10) Make it compulsory for a doctor using a brass plate to have inscribed on it, in addition to the letters indicating his qualifications, the words “Remember that I too am mortal.” Mr. Shaw believed that much of the doctor’s difficulties in providing scientific treatment were the superstitions of the public. He understood that frustrating the demands of the patient will quickly bankrupt the doctor. Despite this understanding, he did not excuse the profession for gratifying the public need for a medical messiah.
11) In legislation and social organization, proceed on the principle that invalids, meaning persons who cannot keep themselves alive by their own activities, cannot, beyond reason, expect to be kept alive by the activity of others. Mr. Shaw is alluding to the fact that society cannot afford to provide total care for all the needy, and that rationing care should be based upon the usefulness of the person. A very dark proposition indeed.
12) Do not try to live forever. You will not succeed.
13) Use your health, even to the point of wearing it out. That is what it is for. Spend all you have before you die; and do not outlive yourself. This may not be as roughly untrue as it sounds. The evidence is piling up that antioxidants may actually reduce lifespan, since intermittent stress on the organism appears to increase length of life. For example, exercise increases free radicals and stresses the organism, but it is indispensable to a healthy lifestyle.
14) Take the utmost care to get well born and well brought up…Be particularly careful to have all this done at the expense of the nation, as otherwise it will not be done at all, the chances being about forty to one against your being able to pay for it directly yourself, even if you know how to set about it.
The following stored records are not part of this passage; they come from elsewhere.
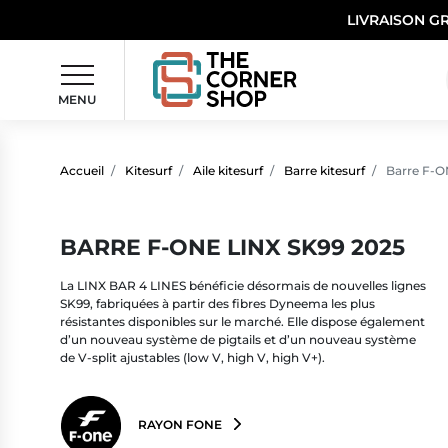
LIVRAISON G
MENU
Accueil
Kitesurf
Aile kitesurf
Barre kitesurf
Barre F-O
BARRE F-ONE LINX SK99 2025
La LINX BAR 4 LINES bénéficie désormais de nouvelles lignes
SK99, fabriquées à partir des fibres Dyneema les plus
résistantes disponibles sur le marché. Elle dispose également
d’un nouveau système de pigtails et d’un nouveau système
de V-split ajustables (low V, high V, high V+).
RAYON FONE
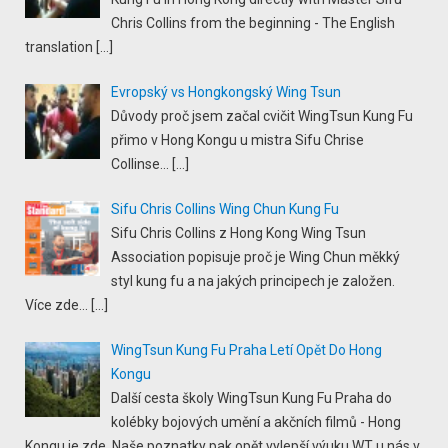
Chris Collins from the beginning - The English
translation
[…]
Evropský vs Hongkongský Wing Tsun
Důvody proč jsem začal cvičit WingTsun Kung Fu
přimo v Hong Kongu u mistra Sifu Chrise
Collinse...
[…]
Sifu Chris Collins Wing Chun Kung Fu
Sifu Chris Collins z Hong Kong Wing Tsun
Association popisuje proč je Wing Chun měkký
styl kung fu a na jakých principech je založen.
Více zde...
[…]
WingTsun Kung Fu Praha Letí Opět Do Hong
Kongu
Další cesta školy WingTsun Kung Fu Praha do
kolébky bojových umění a akčních filmů - Hong
Kongu je zde. Naše poznatky pak opět vylepší výuku WT u nás v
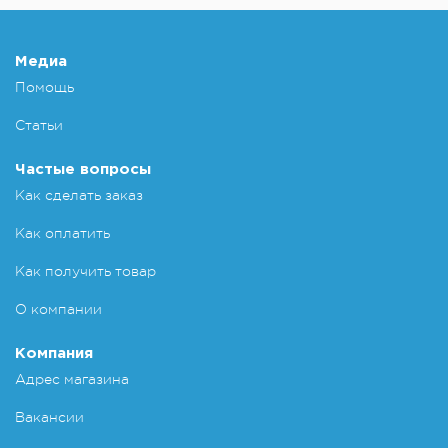
Медиа
Помощь
Статьи
Частые вопросы
Как сделать заказ
Как оплатить
Как получить товар
О компании
Компания
Адрес магазина
Вакансии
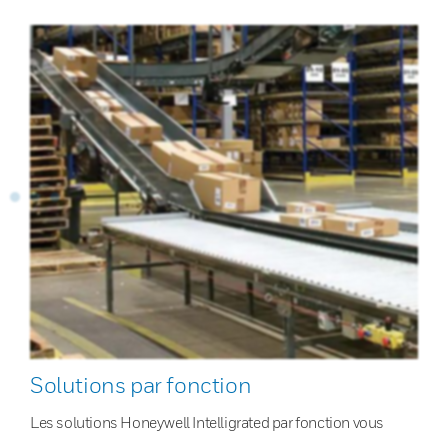
Solutions par fonction
Les solutions Honeywell Intelligrated par fonction vous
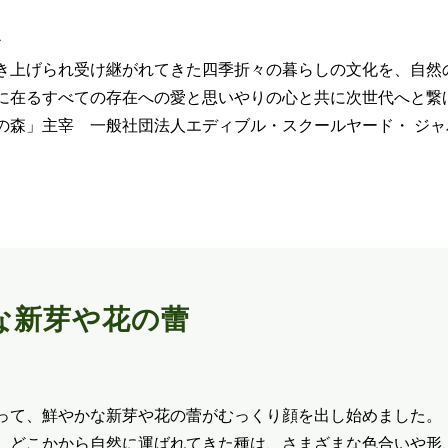
紗
き上げられ受け継がれてきた四季折々の暮らしの文化を、自然
に在るすべての存在への愛と思いやりの心と共に次世代へと繋
の森」主宰 一般社団法人エディブル・スクールヤード・ ジャ
。
な新芽や花の蕾
って、鮮やかな新芽や花の蕾がむっくり顔を出し始めました。
、どこかから自然に運ばれてきた種は、さまざまな色合いや形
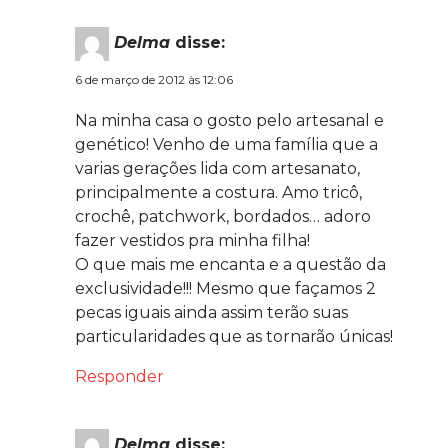
Delma
disse:
6 de março de 2012 às 12:06
Na minha casa o gosto pelo artesanal e
genético! Venho de uma família que a
varias gerações lida com artesanato,
principalmente a costura. Amo tricô,
crochê, patchwork, bordados… adoro
fazer vestidos pra minha filha!
O que mais me encanta e a questão da
exclusividade!!! Mesmo que façamos 2
pecas iguais ainda assim terão suas
particularidades que as tornarão únicas!
Responder
Delma
disse:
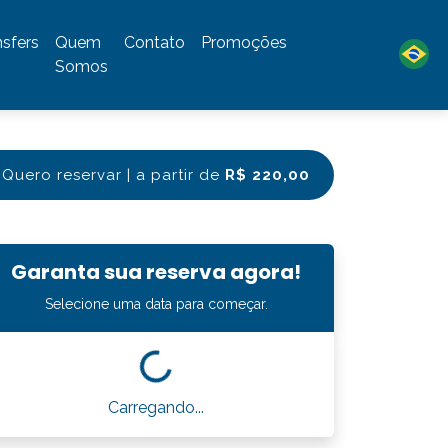
nsfers
Quem
Contato
Promoções
Somos
Quero reservar | a partir de
R$ 220,00
Garanta sua reserva agora!
Selecione uma data para começar.
Carregando...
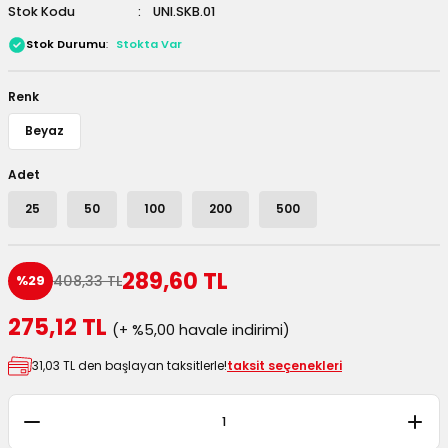
Stok Kodu
UNI.SKB.01
 Kutuları
Stok Durumu
Stokta Var
Kağıdı
Renk
uları
Beyaz
tör Kutuları
nlar
Adet
25
50
100
200
500
Çanta Kutuları
tuları
bakalar
289,60 TL
408,33 TL
%29
Postüp Masura Kapaklı
ar
275,12 TL
(+ %5,00 havale indirimi)
31,03 TL den başlayan taksitlerle!
taksit seçenekleri
rbaları
lü Kutular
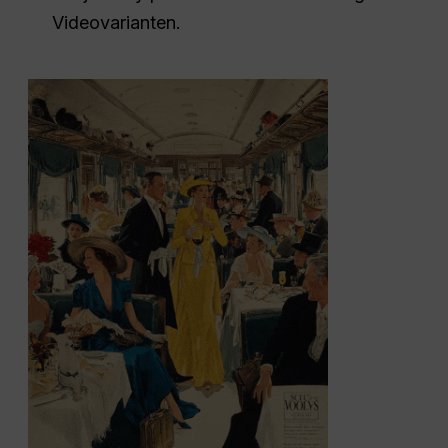
Videovarianten.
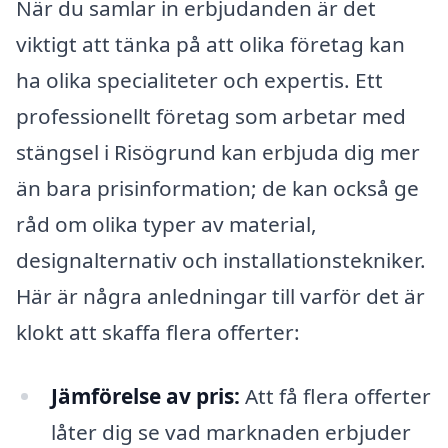
När du samlar in erbjudanden är det
viktigt att tänka på att olika företag kan
ha olika specialiteter och expertis. Ett
professionellt företag som arbetar med
stängsel i Risögrund kan erbjuda dig mer
än bara prisinformation; de kan också ge
råd om olika typer av material,
designalternativ och installationstekniker.
Här är några anledningar till varför det är
klokt att skaffa flera offerter:
Jämförelse av pris:
Att få flera offerter
låter dig se vad marknaden erbjuder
As a comedic writer, Mr. Shaw pushes concepts to absurdity in order to find humor in the mundane, such that a number of his statement shouldn’t be taken literally. The core of his argument appears to be threefold. First, that medicine was too reliant on ritual and tradition; all too often at the expense of the patient’s health. Second, that organized medicine was too reliant on pushing more drugs and procedures, at the expense of the patient’s health and finances. Third, that organized medicine was too isolated and insular, at the expense of the patient’s possible comprehension of their condition. Regarding the present state of affairs, the gentle reader will have to judge for themselves whether the “was” in the last three sentences should be replaced with an “is.” All in all, it is fortunate that the study of psychology was strictly an academic discipline at the time of Mr. Shaw’s excoriation of medicine. It is likely that the Psychologist’s Dilemma would be equally unflattering.